In the People v. Bennett (4 Paige, 282) the party had simply failed to pay interlocutory costs, and for that he was entitled to the liberties of the jail under the plain language of the statute, as it was at that time in force ; while in the present case he has been adjudged guilty of a contempt, because of his failure to pay the moneys held to be necessary for his wife’s support during the pendency of the action, aud to enable her to vindicate her rights by its prosecution. As to those sums and the costs of the proceedings following his refusal to pay, the authority of the statute has been quite clearly expressed. For, after the amounts ordered -to be paid have been demanded personally of the party, and that fact, together with his refusal to pay, have been shown by affidavit, then it has been declared that the court may issue a precept to commit the person so disobeying its order to prison, until the sum with the costs of the proceeding shall have been paid. (3 R. S. [6th ed.], 839, § 4.) This is plain language, incapable of being-misunderstood, which seems to fully justify so much of the order and commitment, under which the defendant is now restrained, as provided for his close confinement until he shall pay such costs and these two sums of money. The precept authorized is to be for the confinement of the delinquent in prison, which would not be executed by allowing him to go at large over the entire county under a bond binding him not to transcend such limits. If the precept could be executed in that manner its efficiency would be practically destroyed, and the summary remedy so clearly provided would be deprived of all the coercive power intended by the statute.
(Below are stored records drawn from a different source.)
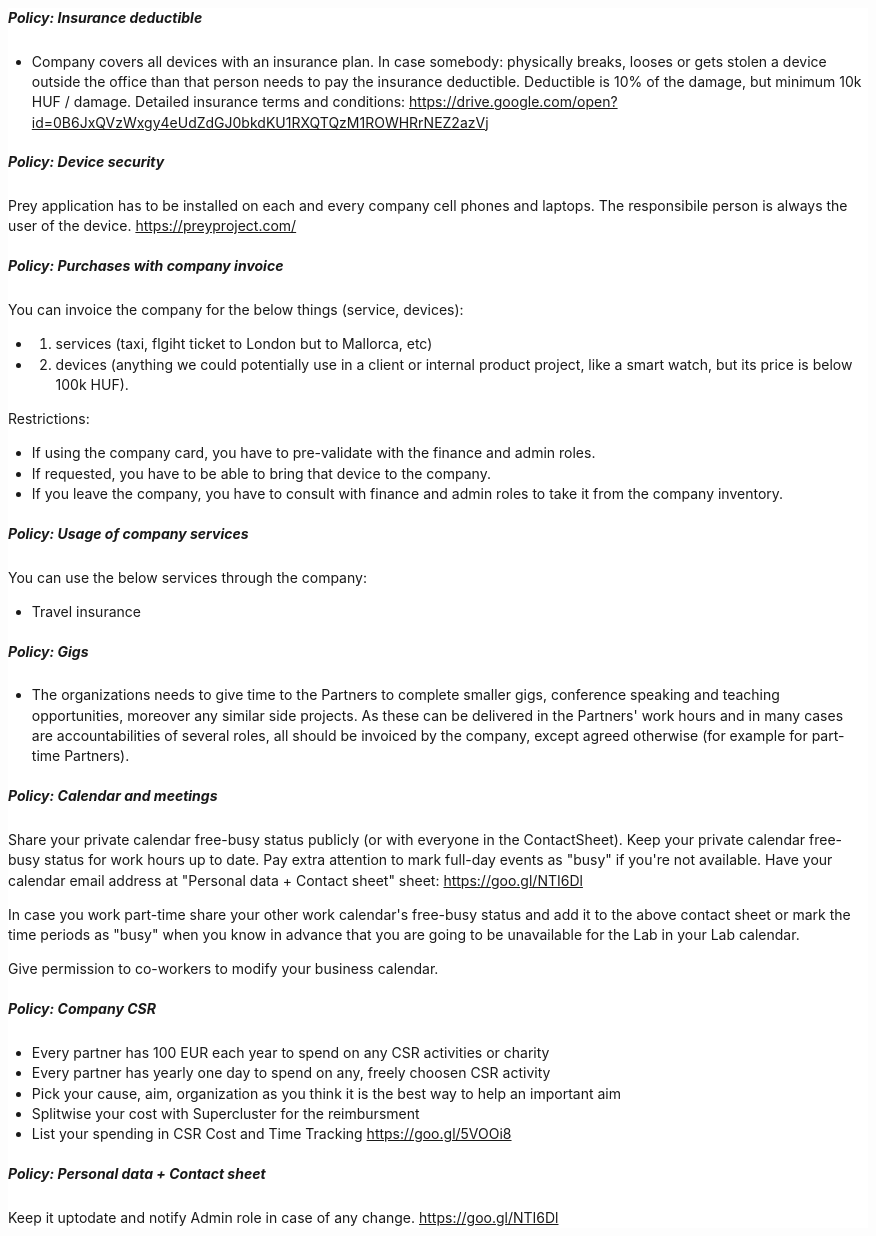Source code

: ##### Policy: Insurance deductible
- Company covers all devices with an insurance plan. In case somebody: physically breaks, looses or gets stolen a device outside the office than that person needs to pay the insurance deductible. Deductible is 10% of the damage, but minimum 10k HUF / damage. Detailed insurance terms and conditions: https://drive.google.com/open?id=0B6JxQVzWxgy4eUdZdGJ0bkdKU1RXQTQzM1ROWHRrNEZ2azVj

##### Policy: Device security
Prey application has to be installed on each and every company cell phones and laptops. The responsibile person is always the user of the device. https://preyproject.com/

##### Policy: Purchases with company invoice
You can invoice the company for the below things (service, devices):
- 1. services (taxi, flgiht ticket to London but to Mallorca, etc)
- 2. devices (anything we could potentially use in a client or internal product project, like a smart watch, but its price is below 100k HUF).

Restrictions:
- If using the company card, you have to pre-validate with the finance and admin roles.
- If requested, you have to be able to bring that device to the company.
- If you leave the company, you have to consult with finance and admin roles to take it from the company inventory.

##### Policy: Usage of company services
You can use the below services through the company:
- Travel insurance

##### Policy: Gigs
- The organizations needs to give time to the Partners to complete smaller gigs, conference speaking and teaching opportunities, moreover any similar side projects. As these can be delivered in the Partners' work hours and in many cases are accountabilities of several roles, all should be invoiced by the company, except agreed otherwise (for example for part-time Partners).

##### Policy: Calendar and meetings
Share your private calendar free-busy status publicly (or with everyone in the ContactSheet). Keep your private calendar free-busy status for work hours up to date. Pay extra attention to mark full-day events as "busy" if you're not available. Have your calendar email address at "Personal data + Contact sheet" sheet: https://goo.gl/NTI6Dl

In case you work part-time share your other work calendar's free-busy status and add it to the above contact sheet or mark the time periods as "busy" when you know in advance that you are going to be unavailable for the Lab in your Lab calendar.

Give permission to co-workers to modify your business calendar.

##### Policy: Company CSR
- Every partner has 100 EUR each year to spend on any CSR activities or charity
- Every partner has yearly one day to spend on any, freely choosen CSR activity
- Pick your cause, aim, organization as you think it is the best way to help an important aim
- Splitwise your cost with Supercluster for the reimbursment
- List your spending in CSR Cost and Time Tracking https://goo.gl/5VOOi8

##### Policy: Personal data + Contact sheet
Keep it uptodate and notify Admin role in case of any change. https://goo.gl/NTI6Dl
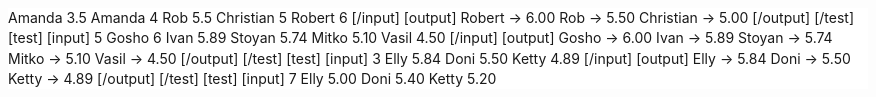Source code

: Amanda
3.5
Amanda
4
Rob
5.5
Christian
5
Robert
6
[/input]
[output]
Robert -> 6.00
Rob -> 5.50
Christian -> 5.00
[/output]
[/test]
[test]
[input]
5
Gosho
6
Ivan
5.89
Stoyan
5.74
Mitko
5.10
Vasil
4.50
[/input]
[output]
Gosho -> 6.00
Ivan -> 5.89
Stoyan -> 5.74
Mitko -> 5.10
Vasil -> 4.50
[/output]
[/test]
[test]
[input]
3
Elly
5.84
Doni
5.50
Ketty
4.89
[/input]
[output]
Elly -> 5.84
Doni -> 5.50
Ketty -> 4.89
[/output]
[/test]
[test]
[input]
7
Elly
5.00
Doni
5.40
Ketty
5.20
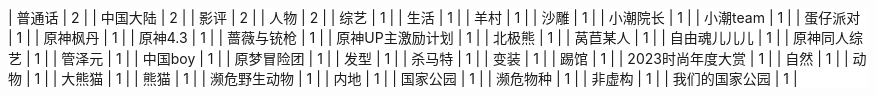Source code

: | 普通话 | 2 |
| 中国大陆 | 2 |
| 影评 | 2 |
| 人物 | 2 |
| 综艺 | 1 |
| 生活 | 1 |
| 羊村 | 1 |
| 沙雕 | 1 |
| 小潮院长 | 1 |
| 小潮team | 1 |
| 蛋仔派对 | 1 |
| 原神枫丹 | 1 |
| 原神4.3 | 1 |
| 蔷薇与铳枪 | 1 |
| 原神UP主激励计划 | 1 |
| 北极熊 | 1 |
| 莴苣某人 | 1 |
| 自由魂儿儿儿 | 1 |
| 原神同人综艺 | 1 |
| 管泽元 | 1 |
| 中国boy | 1 |
| 原梦冒险团 | 1 |
| 发型 | 1 |
| 杀马特 | 1 |
| 变装 | 1 |
| 踢馆 | 1 |
| 2023时尚年度大赏 | 1 |
| 自然 | 1 |
| 动物 | 1 |
| 大熊猫 | 1 |
| 熊猫 | 1 |
| 濒危野生动物 | 1 |
| 内地 | 1 |
| 国家公园 | 1 |
| 濒危物种 | 1 |
| 非虚构 | 1 |
| 我们的国家公园 | 1 |
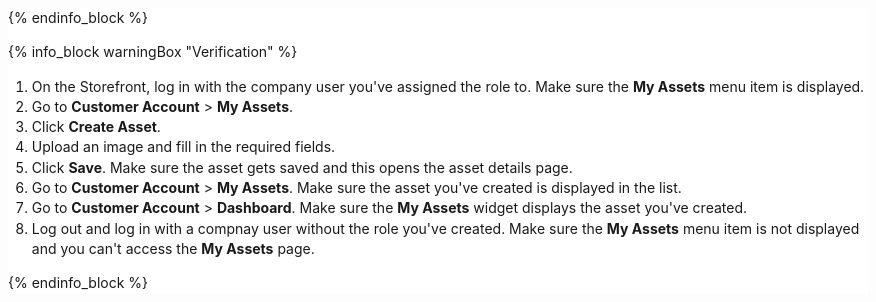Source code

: {% endinfo_block %}

{% info_block warningBox "Verification" %}

1. On the Storefront, log in with the company user you've assigned the role to.
  Make sure the **My Assets** menu item is displayed.
2. Go to **Customer Account** > **My Assets**.
3. Click **Create Asset**.
4. Upload an image and fill in the required fields.
5. Click **Save**.
  Make sure the asset gets saved and this opens the asset details page.
6. Go to **Customer Account** > **My Assets**.
  Make sure the asset you've created is displayed in the list.
7. Go to **Customer Account** > **Dashboard**.
  Make sure the **My Assets** widget displays the asset you've created.
8. Log out and log in with a compnay user without the role you've created.
  Make sure the **My Assets** menu item is not displayed and you can't access the **My Assets** page.

{% endinfo_block %}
In Ford v. Ford (41 How., 169; 10 Abb. [N. S.], 74) this subject was carefully examined and the same conclusion was adopted; *555and Leslie v. Leslie (6 Abb. [N. S.], 193) considered entirely different subjects. And in the case of People v. Cowles (4 Keyes, 46), six of the eight judges of the Court of Appeals were of the same opinion (Id. 58), and that ought to be considered controlling upon this court. It is needless, however, to examine authorities when the statute has been enacted in language so plain. It requires that the party disobeying the order shall be committed to prison, and when restrained for that cause no provision has been made entitling him to the liberties of the jail. The application for his discharge must accordingly be denied, with costs.